At the exact moment my lips—or rather, Daniela's lips—touch my skin, my body begins to convulse violently. My mother stumbles backward as if fainting, though she does not fall, her face twisting in terror. My brother-in-law leaps forward, grabs me, and pulls me away as the doctors and nurses rush to my body, which seems to react—perhaps at sensing me nearby.

I have the sensation that a horde of shadows, of specters, gathers at the windows—all the windows—the ones outside the building, despite the height, and the ones in the hallways, to watch us, to bear witness, with utter malice, to what is happening inside room 480, at the threshold of my physical death, my eternal imprisonment in this body, or my descent into nothingness if they were to disconnect me, leaving me to die. And, of course, the spectral condemnation to the abyss of purgatory where my Dani remains—if she still exists.

The doctors try to inject something into my body while the nurses struggle to restrain it, ensuring the spasms don't obstruct their medical work. But then, my body jerks upright, its eyes wide as plates, letting out the guttural noise of a dry throat screaming with the full force of its lungs. With its arms outstretched, reaching for me, it rasps metallically:

"Let go!"

My sister screams uncontrollably. My mother collapses to the floor, this time in an unavoidable faint. The doctors are thrown back, the nurses as well, pushed away by the brutal thrashing of my body, which, writhing over itself on the bed, hisses as if desperately trying to reach me. My brother-in-law, paralyzed with fear, lets me drop to the ground as he throws himself at my body like a defensive lineman, trying to hold it back as its hands stretch toward me.

"Move!"

I start screaming at the top of my lungs, seized by a terror unlike anything I've ever felt, wetting my panties as I scramble backward on my hands and heels, dragging myself across the floor.

Whatever is inside my body—because it certainly isn't Daniela—overpowers my brother-in-law after a brief struggle.
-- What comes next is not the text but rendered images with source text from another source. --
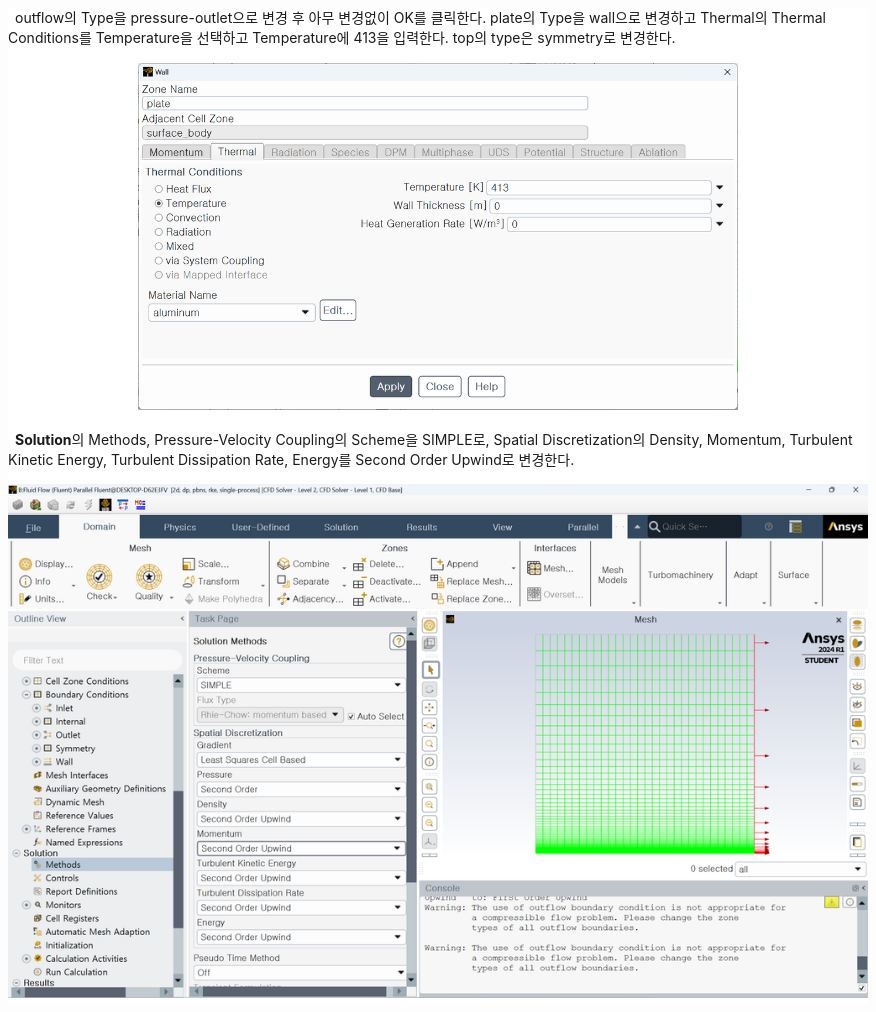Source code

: &ensp;outflow의 Type을 pressure-outlet으로 변경 후 아무 변경없이 OK를 클릭한다. plate의 Type을 wall으로 변경하고 Thermal의 Thermal Conditions를 Temperature을 선택하고 Temperature에 413을 입력한다. top의 type은 symmetry로 변경한다.<br/>
<p align="center"><img src="/assets/img/공학소프트웨어실습/Fluent/Lecture2-2-4.png" width = "600"></p>

&ensp;**Solution**의 Methods, Pressure-Velocity Coupling의 Scheme을 SIMPLE로, Spatial Discretization의 Density, Momentum, Turbulent Kinetic Energy, Turbulent Dissipation Rate, Energy를 Second Order Upwind로 변경한다.<br/>
<p align="center"><img src="/assets/img/공학소프트웨어실습/Fluent/Lecture2-2-5.png"></p>
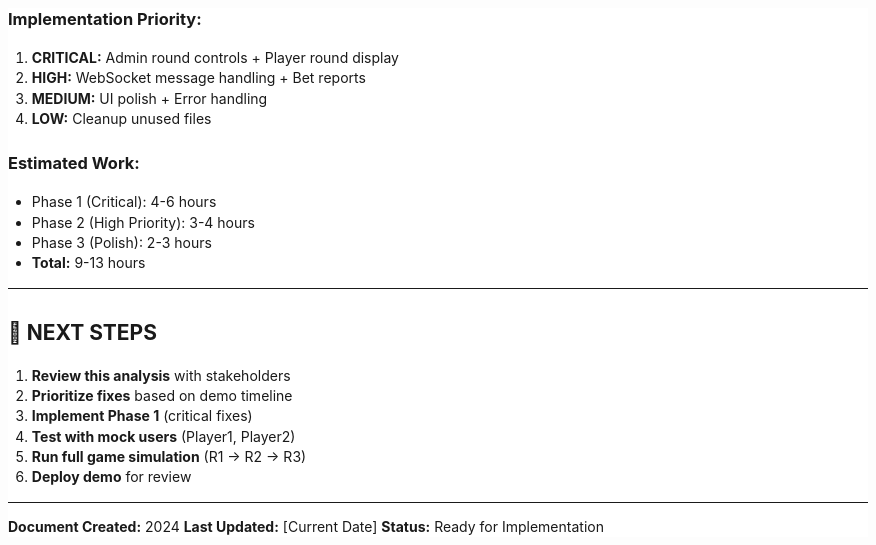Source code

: ### **Implementation Priority:**
1. **CRITICAL:** Admin round controls + Player round display
2. **HIGH:** WebSocket message handling + Bet reports
3. **MEDIUM:** UI polish + Error handling
4. **LOW:** Cleanup unused files

### **Estimated Work:**
- Phase 1 (Critical): 4-6 hours
- Phase 2 (High Priority): 3-4 hours
- Phase 3 (Polish): 2-3 hours
- **Total:** 9-13 hours

---

## 🚀 NEXT STEPS

1. **Review this analysis** with stakeholders
2. **Prioritize fixes** based on demo timeline
3. **Implement Phase 1** (critical fixes)
4. **Test with mock users** (Player1, Player2)
5. **Run full game simulation** (R1 → R2 → R3)
6. **Deploy demo** for review

---

**Document Created:** 2024
**Last Updated:** [Current Date]
**Status:** Ready for Implementation
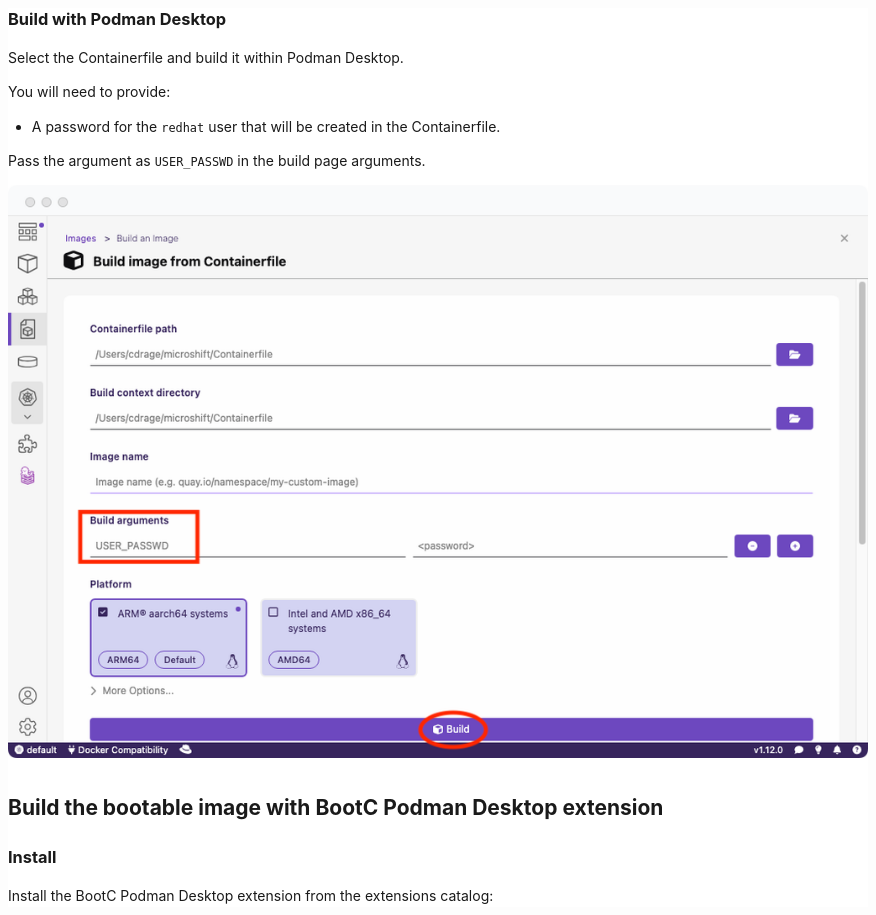 ### Build with Podman Desktop

Select the Containerfile and build it within Podman Desktop.

You will need to provide:

- A password for the `redhat` user that will be created in the Containerfile.

Pass the argument as `USER_PASSWD` in the build page arguments.

![build](img/bootc-microshift/build.png)

## Build the bootable image with BootC Podman Desktop extension

### Install

Install the BootC Podman Desktop extension from the extensions catalog:
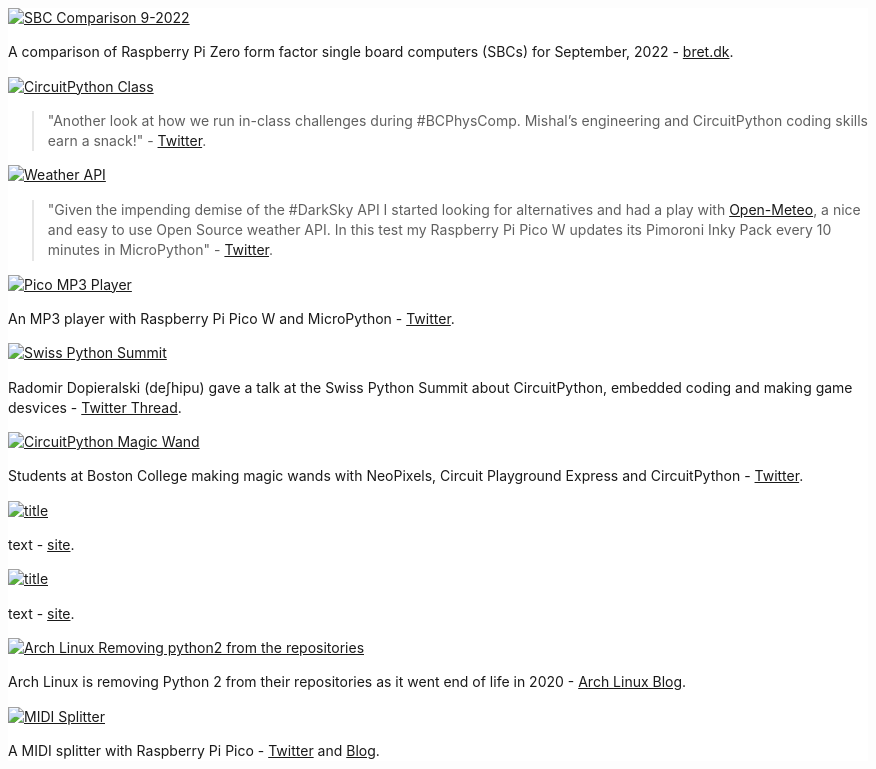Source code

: [![SBC Comparison 9-2022](../assets/20220927/20220927sbc.jpg)](https://bret.dk/pi-zero-showdown/)

A comparison of Raspberry Pi Zero form factor single board computers (SBCs) for September, 2022 - [bret.dk](https://bret.dk/pi-zero-showdown/).

[![CircuitPython Class](../assets/20220927/20220927proj.gif)](https://twitter.com/gallaugher/status/1573069378421231618)

> "Another look at how we run in-class challenges during #BCPhysComp. Mishal’s engineering and CircuitPython coding skills earn a snack!" - [Twitter](https://twitter.com/gallaugher/status/1573069378421231618).

[![Weather API](../assets/20220927/20220927weather.jpg)](https://twitter.com/AxWax/status/1572224695298101251)

> "Given the impending demise of the #DarkSky API I started looking for alternatives and had a play with [Open-Meteo](https://t.co/bnAyLXVjMw), a nice and easy to use Open Source weather API. In this test my Raspberry Pi Pico W updates its Pimoroni Inky Pack every 10 minutes in 
MicroPython" - [Twitter](https://twitter.com/AxWax/status/1572224695298101251).

[![Pico MP3 Player](../assets/20220927/20220927mp3.jpg)](https://twitter.com/thebotmakes/status/1572198855180951558)

An MP3 player with Raspberry Pi Pico W and MicroPython - [Twitter](https://twitter.com/thebotmakes/status/1572198855180951558).

[![Swiss Python Summit](../assets/20220927/20220927rad.jpg)](https://twitter.com/pythonsummit/status/1572923190443397122)

Radomir Dopieralski (de∫hipu) gave a talk at the Swiss Python Summit about CircuitPython, embedded coding and making game desvices - [Twitter Thread](https://twitter.com/pythonsummit/status/1572923190443397122).

[![CircuitPython Magic Wand](../assets/20220927/20220927wand.gif)](https://twitter.com/gallaugher/status/1572971377673793537)

Students at Boston College making magic wands with NeoPixels, Circuit Playground Express and CircuitPython - [Twitter](https://twitter.com/gallaugher/status/1572971377673793537).

[![title](../assets/20220927/20220927-name.jpg)](url)

text - [site](url).

[![title](../assets/20220927/20220927-name.jpg)](url)

text - [site](url).

[![Arch Linux Removing python2 from the repositories](../assets/20220927/20220927al.jpg)](https://archlinux.org/news/removing-python2-from-the-repositories/)

Arch Linux is removing Python 2 from their repositories as it went end of life in 2020 - [Arch Linux Blog](https://archlinux.org/news/removing-python2-from-the-repositories/).

[![MIDI Splitter](../assets/20220927/20220927midi.jpg)](https://twitter.com/diyelectromusic/status/1572284463111106561)

A MIDI splitter with Raspberry Pi Pico - [Twitter](https://twitter.com/diyelectromusic/status/1572284463111106561) and [Blog](https://diyelectromusic.wordpress.com/2022/09/19/raspberry-pi-pico-midi-splitter-part-2/).
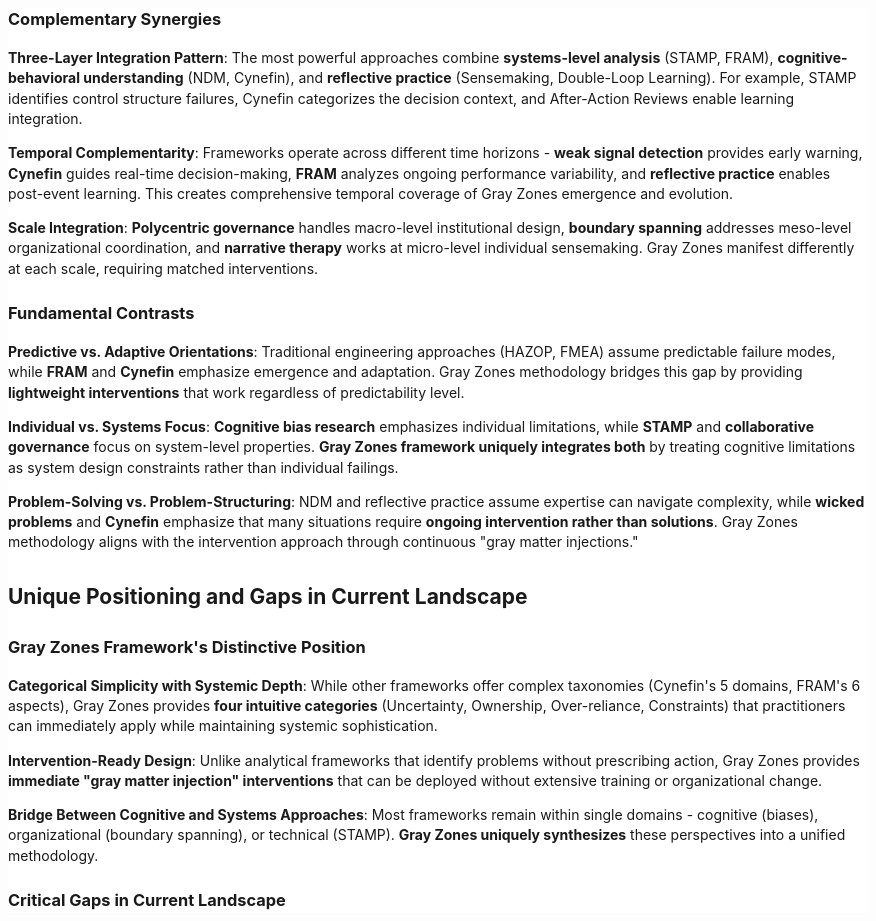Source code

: ### **Complementary Synergies**

**Three-Layer Integration Pattern**: The most powerful approaches combine **systems-level analysis** (STAMP, FRAM), **cognitive-behavioral understanding** (NDM, Cynefin), and **reflective practice** (Sensemaking, Double-Loop Learning). For example, STAMP identifies control structure failures, Cynefin categorizes the decision context, and After-Action Reviews enable learning integration.

**Temporal Complementarity**: Frameworks operate across different time horizons - **weak signal detection** provides early warning, **Cynefin** guides real-time decision-making, **FRAM** analyzes ongoing performance variability, and **reflective practice** enables post-event learning. This creates comprehensive temporal coverage of Gray Zones emergence and evolution.

**Scale Integration**: **Polycentric governance** handles macro-level institutional design, **boundary spanning** addresses meso-level organizational coordination, and **narrative therapy** works at micro-level individual sensemaking. Gray Zones manifest differently at each scale, requiring matched interventions.

### **Fundamental Contrasts**

**Predictive vs. Adaptive Orientations**: Traditional engineering approaches (HAZOP, FMEA) assume predictable failure modes, while **FRAM** and **Cynefin** emphasize emergence and adaptation. Gray Zones methodology bridges this gap by providing **lightweight interventions** that work regardless of predictability level.

**Individual vs. Systems Focus**: **Cognitive bias research** emphasizes individual limitations, while **STAMP** and **collaborative governance** focus on system-level properties. **Gray Zones framework uniquely integrates both** by treating cognitive limitations as system design constraints rather than individual failings.

**Problem-Solving vs. Problem-Structuring**: NDM and reflective practice assume expertise can navigate complexity, while **wicked problems** and **Cynefin** emphasize that many situations require **ongoing intervention rather than solutions**. Gray Zones methodology aligns with the intervention approach through continuous "gray matter injections."

## Unique Positioning and Gaps in Current Landscape

### **Gray Zones Framework's Distinctive Position**

**Categorical Simplicity with Systemic Depth**: While other frameworks offer complex taxonomies (Cynefin's 5 domains, FRAM's 6 aspects), Gray Zones provides **four intuitive categories** (Uncertainty, Ownership, Over-reliance, Constraints) that practitioners can immediately apply while maintaining systemic sophistication.

**Intervention-Ready Design**: Unlike analytical frameworks that identify problems without prescribing action, Gray Zones provides **immediate "gray matter injection" interventions** that can be deployed without extensive training or organizational change.

**Bridge Between Cognitive and Systems Approaches**: Most frameworks remain within single domains - cognitive (biases), organizational (boundary spanning), or technical (STAMP). **Gray Zones uniquely synthesizes** these perspectives into a unified methodology.

### **Critical Gaps in Current Landscape**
When it finally reaches me, it knocks me to the ground, presses its mouth against mine, and with an idiotic look, as if unable to fully control its own reactions, says something like:

"Kill yourself!"

Then, it sucks the air out of my lungs, straight from my mouth, leaving me breathless.

A doctor injects something into its neck, and my olive-green eyes—my eyes—begin to look at me, consciousness fading little by little, until all awareness vanishes.

They have subdued the beast.

Three nurses lift my body onto a stretcher, while I remain frozen on the floor, trapped inside my niece's body.

My sister and mother rush toward me, pulling me up.

It dawns on me—something has awakened inside me, inside my body, over there on the hospital bed.

But who is it?

What is it?

Instinctively, I turn to the window—something has drawn my attention.

Behind three doctors watching us, while some of their colleagues and the nursing staff help us get back on our feet, they stand there too—among the many amorphous, spectral shadows: the old woman and the bald man from my nightmares, from my memories in this hospital.

One is missing.

The boy.

On the bed, the doctors adjust my body while my family gathers around. My mother, now fully conscious, stirs and exclaims:

"My son, my son woke up!"

She starts crying, and my sister follows. Before I know it, even my brother-in-law—who holds my mother in his arms—breaks down in sobs.

And I realize—I am the only one here who sees the truth.

The only one who knows that this, that, is not her son.

Not her grandson.

"And the damn kid?"

I turn back to the hallway window—the bald man and the old woman are smirking maliciously, their cold gazes fixed on me.

Then, without a word, they turn and fade into the impenetrable darkness of the corridor.